▶ Da fare:
A. Rispondi a queste domande sul brano dedicato alla filosofia in natura:
(i) Come si chiamava la scuola epicurea?
(ii) A chi è rivolto il percorso "A piccoli passi"?
(iii) Qual è il nome del percorso pensato per gli adulti?
B. Riporta senza alcuna modifica le righe delle voci che vanno dalla riga contenente "state / province: Nevada" fino alla fine delle voci, entrambe le estremità incluse.

I filosofi, si sa, per diventare tali devono passare ore e ore chini sui libri! Negli anni universitari credo che molti di noi abbiano vissuto un vero e proprio deficit di natura. Quella in cui viviamo è una società molto urbana, in cui gli spazi naturali sono ancora troppo poco vissuti e valorizzati. Quello del rapporto con il mondo naturale è oggi un tema attualissimo: se da un lato desideriamo riavvicinarci ai boschi, ai laghi, al cielo, dall’altro sfruttiamo e mettiamo in pericolo l’ambiente in cui viviamo.

I nostri luoghi di lavoro e di studio sono spesso poveri di natura, quando invece – ce lo dicono anche le neuroscienze – i contesti naturali favoriscono l’apprendimento e la lucidità mentale. Immersi nella natura ci concentriamo meglio, stiamo meglio fisicamente e psicologicamente. Le accademie del mondo antico sorgevano vicine a fiumi e boschi e la filosofia si praticava spesso in movimento, camminando (la scuola epicurea si chiamava Il Giardino e quella aristotelica peripatetica, di coloro che “passeggiano”).

Questa consapevolezza ci ha portati a proporre dei percorsi in natura, in cui la filosofia è una lente per osservare e meravigliarci del mondo che ci circonda, oltre che per riflettere sulla sua preziosa salvaguardia. Tra questi, “A piccoli passi”, dedicato ai bambini con le loro famiglie, e “Sentieri”, per adulti. Sono passeggiate, per i più piccoli, e camminate più impegnative per i più grandi, in cui i pensieri e le domande si intrecciano all’osservazione del mondo naturale, tra giochi, esercizi e attività di scrittura e di meditazione. Da quest’anno inoltre abbiamo attivato la prima edizione della nostra Scuola estiva, che si svolge in estate nei boschi dell’appenino tosco-romagnolo. Durante l’anno invece proporremo dei weekend esperienziali in natura.

Quali saranno gli argomenti che tratterete all’interno dei vostri contributi su Italia Che Cambia?

Nella nostra rubrica ci occuperemo principalmente di educazione e di innovazione didattica, raccontando le esperienze e le teorie che sono alla base della nostra pratica. Parleremo di educazione al dialogo e di educazione al pensiero critico, di didattica attiva e pensiero infantile. Racconteremo anche cosa accade in concreto durante i nostri laboratori, riportando direttamente alcune delle conversazioni più interessanti avvenute tra bambini e ragazzi.

Siamo ricercatori con percorsi vicini, ma interessi a volte anche molto eterogenei: questa è la nostra ricchezza. Qualcuno tra noi ha il pallino per le scienze, qualcun altro per le pratiche di meditazione, qualcuno per l’arte o per il cinema; interessi che di volta in volta portiamo con noi come bagaglio che arricchisce la nostra proposta educativa e che faremo emergere anche in queste pagine.

Voci contenute in un dataset
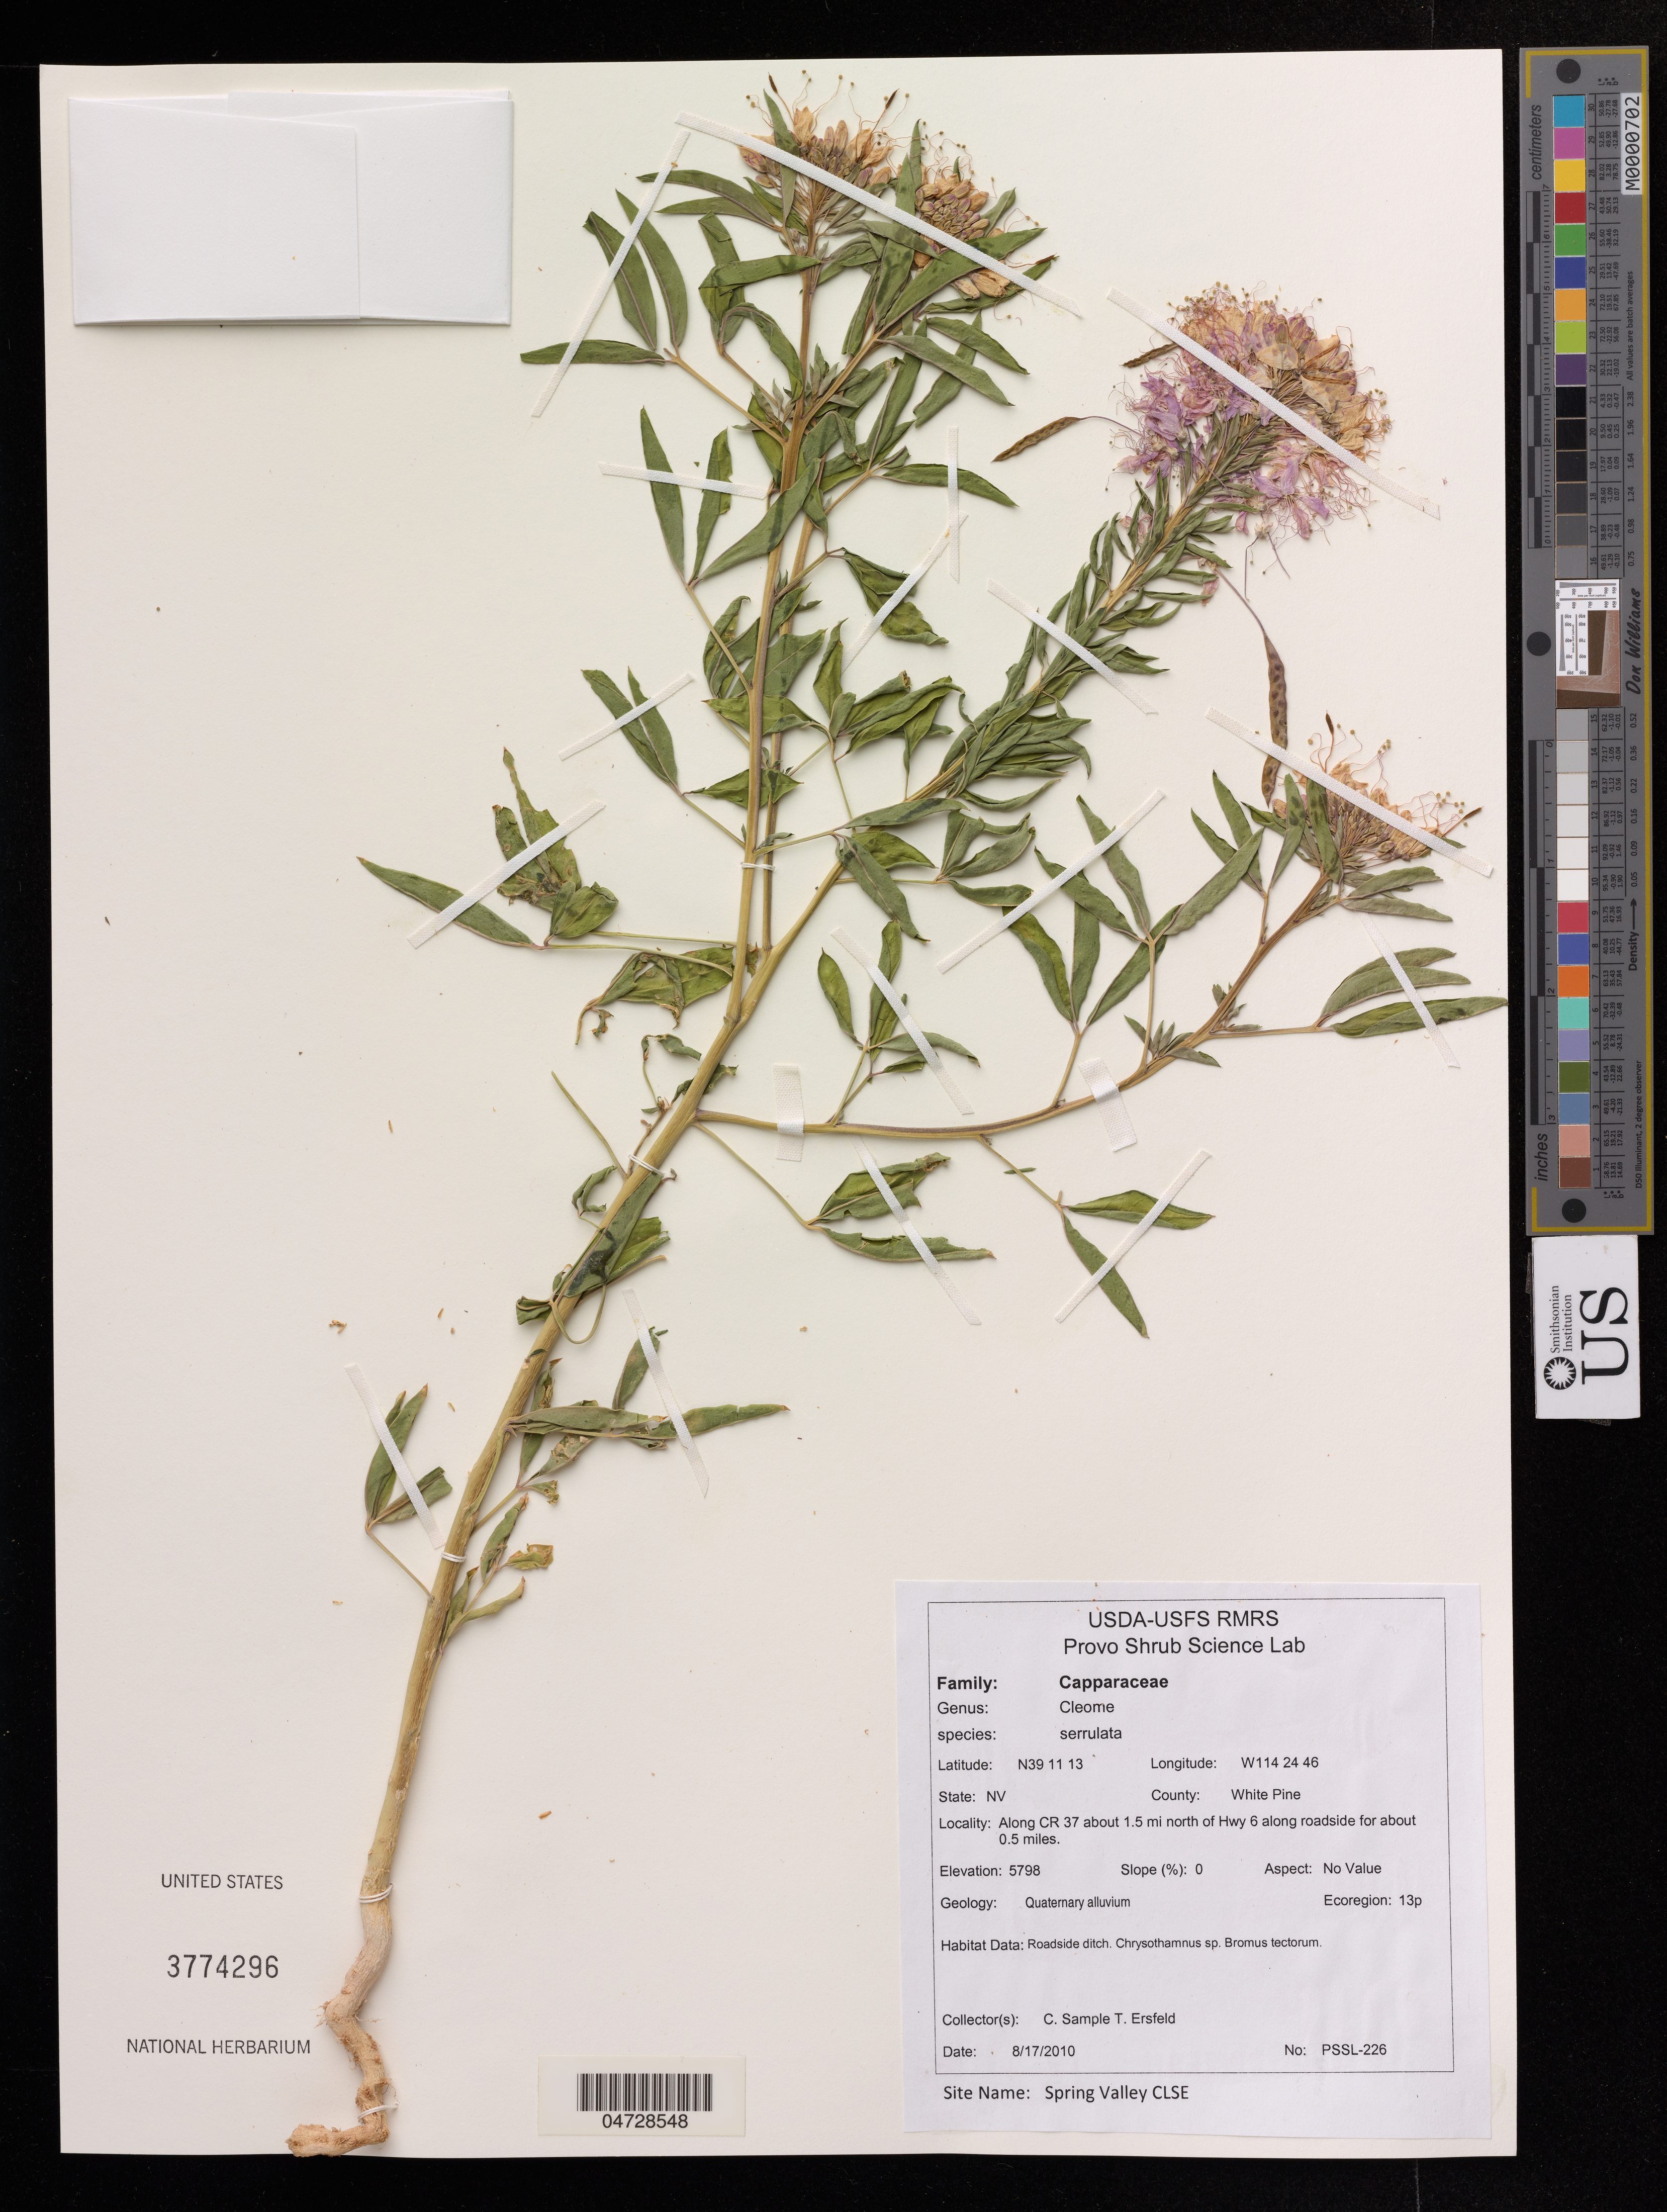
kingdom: Plantae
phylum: Tracheophyta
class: Magnoliopsida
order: Brassicales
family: Cleomaceae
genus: Cleome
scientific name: Cleome serrulata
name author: Pursh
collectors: C. Sample & T. Ersfeld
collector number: PSSL-226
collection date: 2010-08-17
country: United States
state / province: Nevada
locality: White Pine, Along CR 37 about 1.5 mi north of Kwy 6 along roadside for about 0.5 miles.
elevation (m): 1767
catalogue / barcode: US 3774296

▶ I risultati:
A.
(i) Il Giardino.
(ii) Ai bambini con le loro famiglie.
(iii) "Sentieri".

B.
state / province: Nevada
locality: White Pine, Along CR 37 about 1.5 mi north of Kwy 6 along roadside for about 0.5 miles.
elevation (m): 1767
catalogue / barcode: US 3774296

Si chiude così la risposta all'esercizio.